Source information
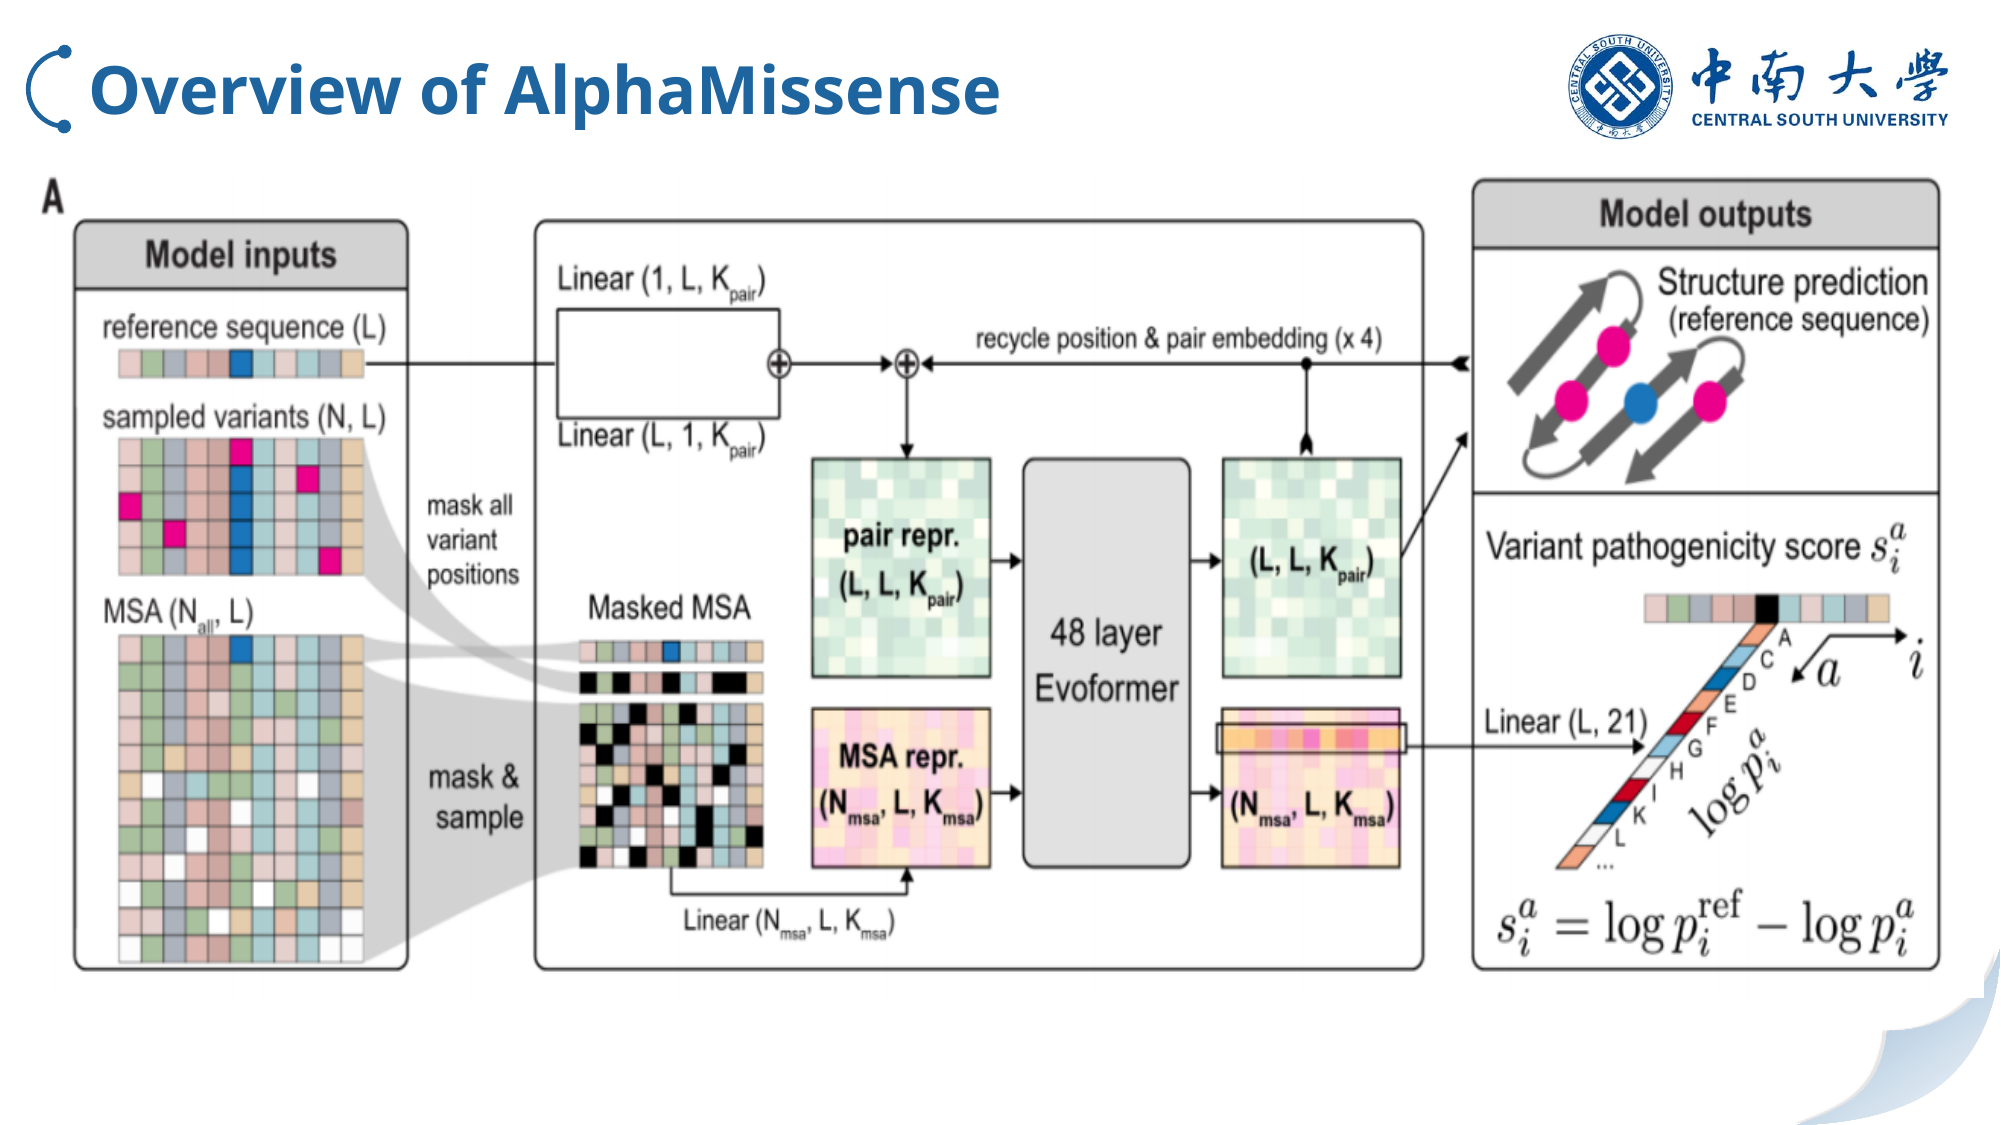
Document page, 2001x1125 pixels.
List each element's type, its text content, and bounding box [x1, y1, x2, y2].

text_box Overview of AlphaMissense [73, 40, 1363, 135]
picture [0, 30, 1984, 998]
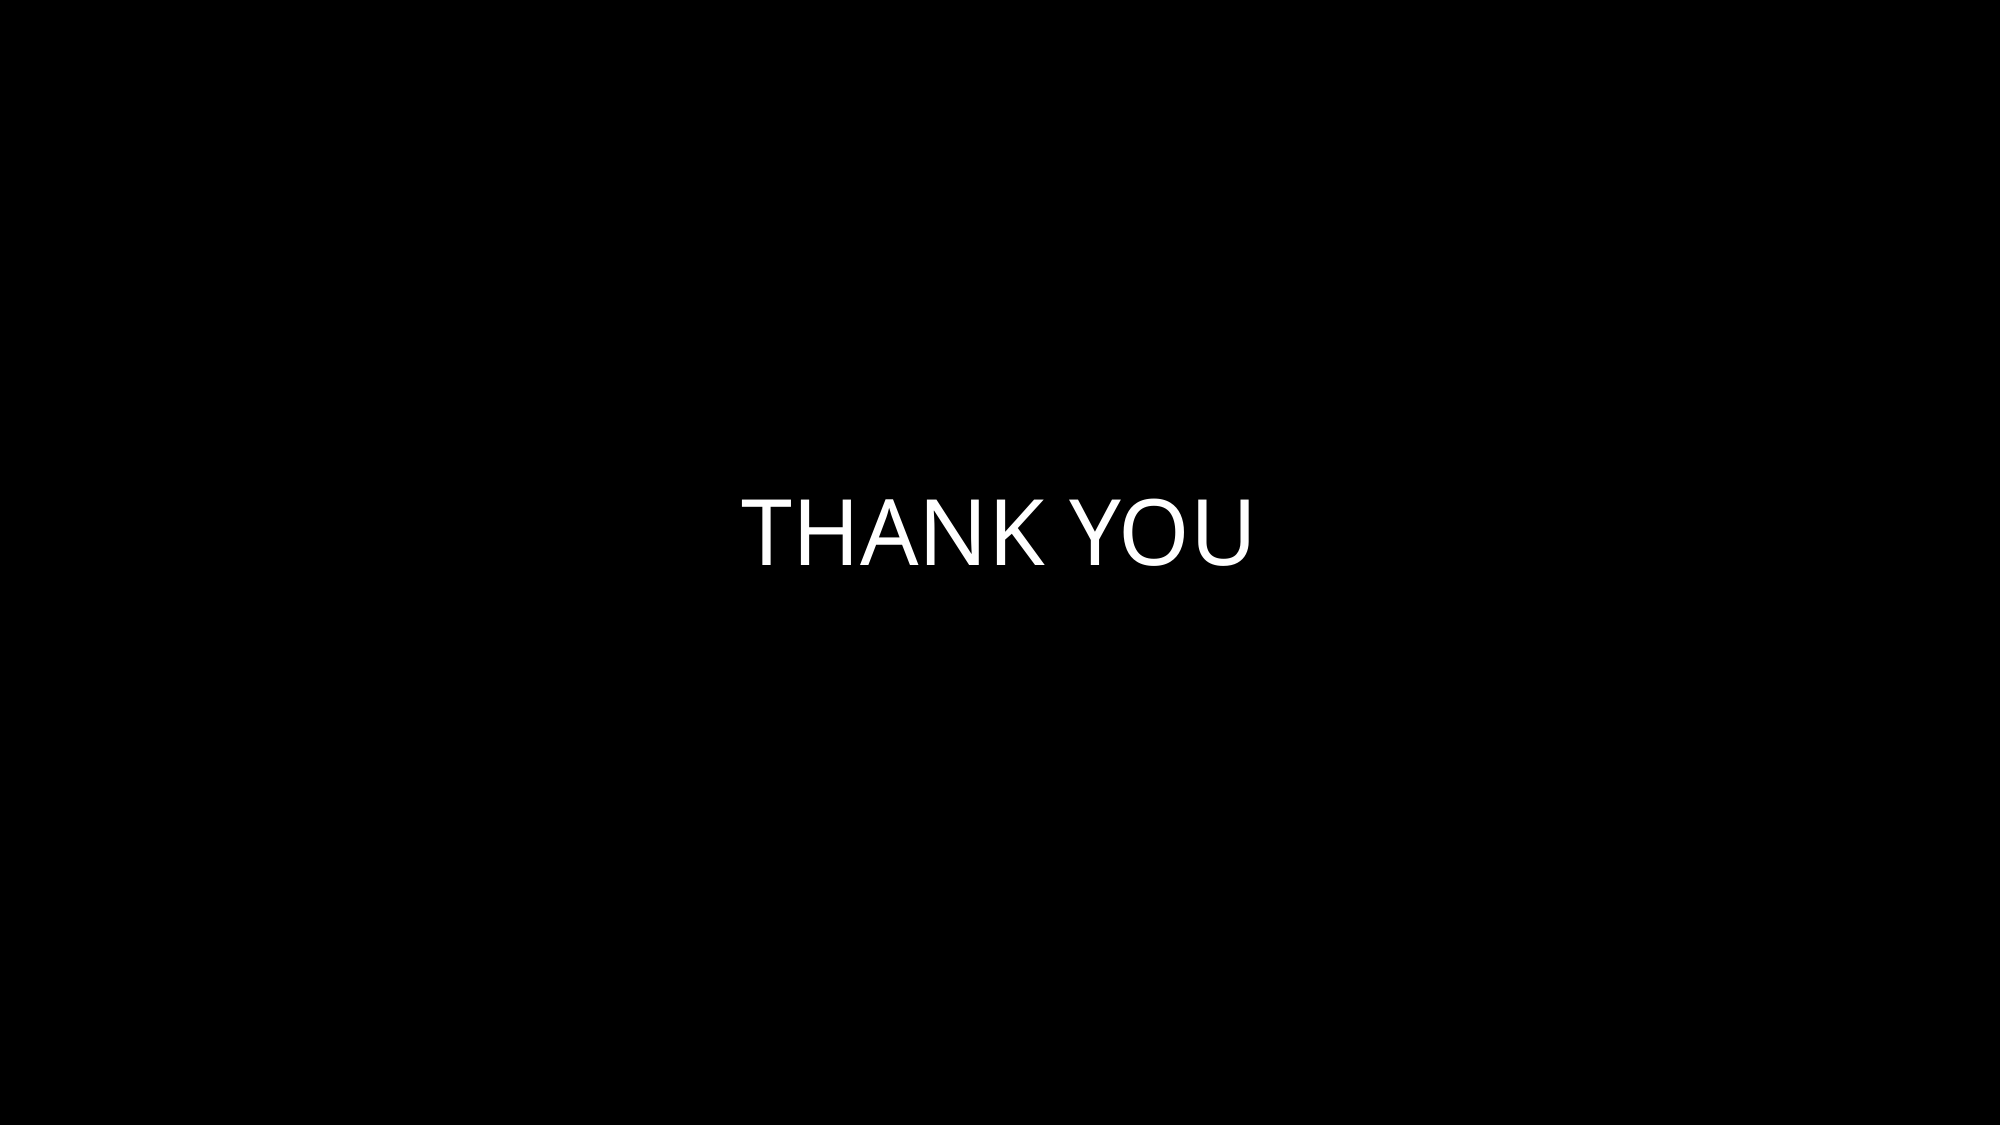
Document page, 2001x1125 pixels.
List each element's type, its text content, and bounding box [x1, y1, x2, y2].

text_box THANK YOU [249, 478, 1750, 647]
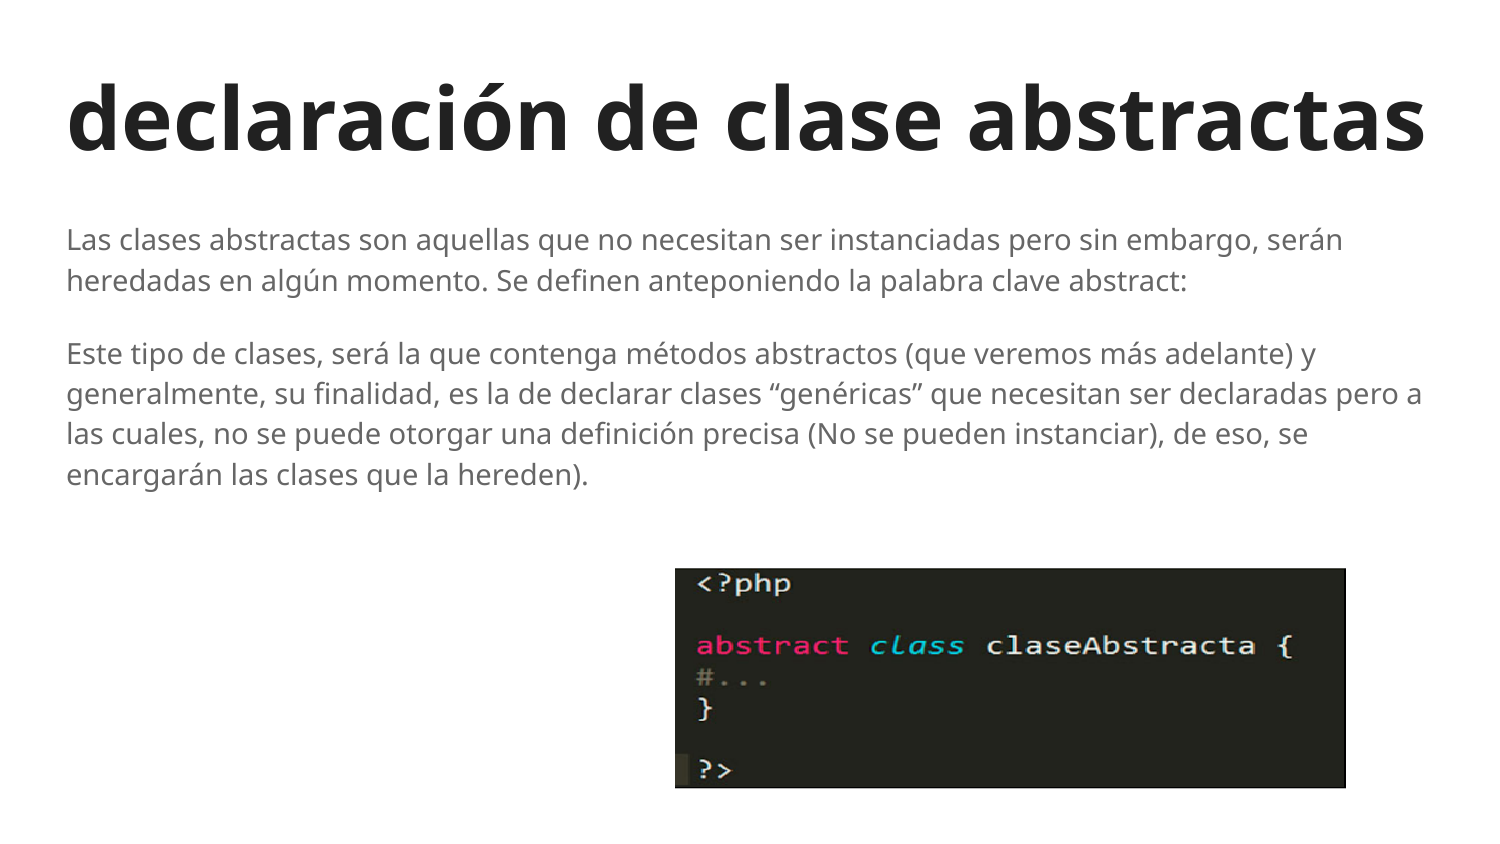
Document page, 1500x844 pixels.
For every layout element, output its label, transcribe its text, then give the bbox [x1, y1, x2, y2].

Problem requirements
Return an exact transcription of the material, with its pictures left out.

Output below
Document page, 2001x1125 pixels.
List each element's type, its text content, and bounding box [x1, y1, x2, y2].

text_box Overview of AlphaMissense [73, 40, 1363, 135]
picture [0, 30, 1984, 998]
Document page, 2001x1125 pixels.
List each element's type, its text content, and bounding box [x1, y1, x2, y2].

text_box THANK YOU [249, 478, 1750, 647]
Document page, 1500x844 pixels.
For every layout element, output its label, transcribe its text, then give the bbox [x1, y1, x2, y2].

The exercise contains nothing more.